**WORK INSTRUCTIONS:**
Every line from the one with "Giải thích pháp luật" through the end of the records below should be restated word for word, and nothing outside that span.

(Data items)
○ ○ ○ ○

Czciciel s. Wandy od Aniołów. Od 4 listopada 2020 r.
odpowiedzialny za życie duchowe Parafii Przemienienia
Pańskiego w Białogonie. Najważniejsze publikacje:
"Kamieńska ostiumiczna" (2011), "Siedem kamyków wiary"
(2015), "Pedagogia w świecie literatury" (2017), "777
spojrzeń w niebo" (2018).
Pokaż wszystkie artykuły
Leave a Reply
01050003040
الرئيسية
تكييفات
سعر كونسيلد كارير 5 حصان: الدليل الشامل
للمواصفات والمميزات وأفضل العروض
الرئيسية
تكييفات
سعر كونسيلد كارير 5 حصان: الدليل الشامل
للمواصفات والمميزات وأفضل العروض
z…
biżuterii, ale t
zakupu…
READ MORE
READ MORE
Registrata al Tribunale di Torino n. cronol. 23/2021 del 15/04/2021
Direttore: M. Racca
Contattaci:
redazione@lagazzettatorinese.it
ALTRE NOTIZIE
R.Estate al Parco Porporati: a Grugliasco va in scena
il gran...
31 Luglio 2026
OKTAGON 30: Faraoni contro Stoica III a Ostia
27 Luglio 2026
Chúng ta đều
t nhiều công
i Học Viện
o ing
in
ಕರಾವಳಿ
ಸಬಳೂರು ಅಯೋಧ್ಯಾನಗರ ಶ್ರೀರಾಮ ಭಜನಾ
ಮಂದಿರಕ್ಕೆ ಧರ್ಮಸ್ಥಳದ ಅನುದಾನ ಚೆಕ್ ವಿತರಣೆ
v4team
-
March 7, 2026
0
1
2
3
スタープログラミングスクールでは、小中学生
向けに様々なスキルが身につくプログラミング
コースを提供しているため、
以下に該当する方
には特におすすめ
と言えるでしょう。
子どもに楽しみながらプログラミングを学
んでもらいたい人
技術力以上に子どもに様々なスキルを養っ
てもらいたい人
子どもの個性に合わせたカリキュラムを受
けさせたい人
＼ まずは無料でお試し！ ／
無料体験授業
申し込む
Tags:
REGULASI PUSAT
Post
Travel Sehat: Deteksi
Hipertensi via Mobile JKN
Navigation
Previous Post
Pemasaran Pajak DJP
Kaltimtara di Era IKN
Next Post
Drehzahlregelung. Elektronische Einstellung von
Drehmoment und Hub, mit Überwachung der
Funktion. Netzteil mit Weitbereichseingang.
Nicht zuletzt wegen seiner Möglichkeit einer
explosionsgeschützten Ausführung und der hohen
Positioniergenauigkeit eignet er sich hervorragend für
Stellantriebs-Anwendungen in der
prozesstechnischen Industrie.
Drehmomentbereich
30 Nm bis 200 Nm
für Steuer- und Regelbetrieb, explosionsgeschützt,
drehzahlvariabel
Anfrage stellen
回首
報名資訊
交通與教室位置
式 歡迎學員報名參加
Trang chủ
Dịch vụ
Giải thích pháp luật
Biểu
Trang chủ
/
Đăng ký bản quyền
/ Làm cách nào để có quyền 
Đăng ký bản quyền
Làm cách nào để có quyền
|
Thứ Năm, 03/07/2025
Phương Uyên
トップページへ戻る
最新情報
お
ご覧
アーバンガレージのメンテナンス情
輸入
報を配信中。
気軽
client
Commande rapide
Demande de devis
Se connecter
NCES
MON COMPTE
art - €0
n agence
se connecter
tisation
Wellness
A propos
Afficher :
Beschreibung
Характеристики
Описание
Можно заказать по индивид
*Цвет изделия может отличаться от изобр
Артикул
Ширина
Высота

○ ○ ○ ○

**TASK SOLUTION:**
Giải thích pháp luật
Biểu
Trang chủ
/
Đăng ký bản quyền
/ Làm cách nào để có quyền 
Đăng ký bản quyền
Làm cách nào để có quyền
|
Thứ Năm, 03/07/2025
Phương Uyên
トップページへ戻る
最新情報
お
ご覧
アーバンガレージのメンテナンス情
輸入
報を配信中。
気軽
client
Commande rapide
Demande de devis
Se connecter
NCES
MON COMPTE
art - €0
n agence
se connecter
tisation
Wellness
A propos
Afficher :
Beschreibung
Характеристики
Описание
Можно заказать по индивид
*Цвет изделия может отличаться от изобр
Артикул
Ширина
Высота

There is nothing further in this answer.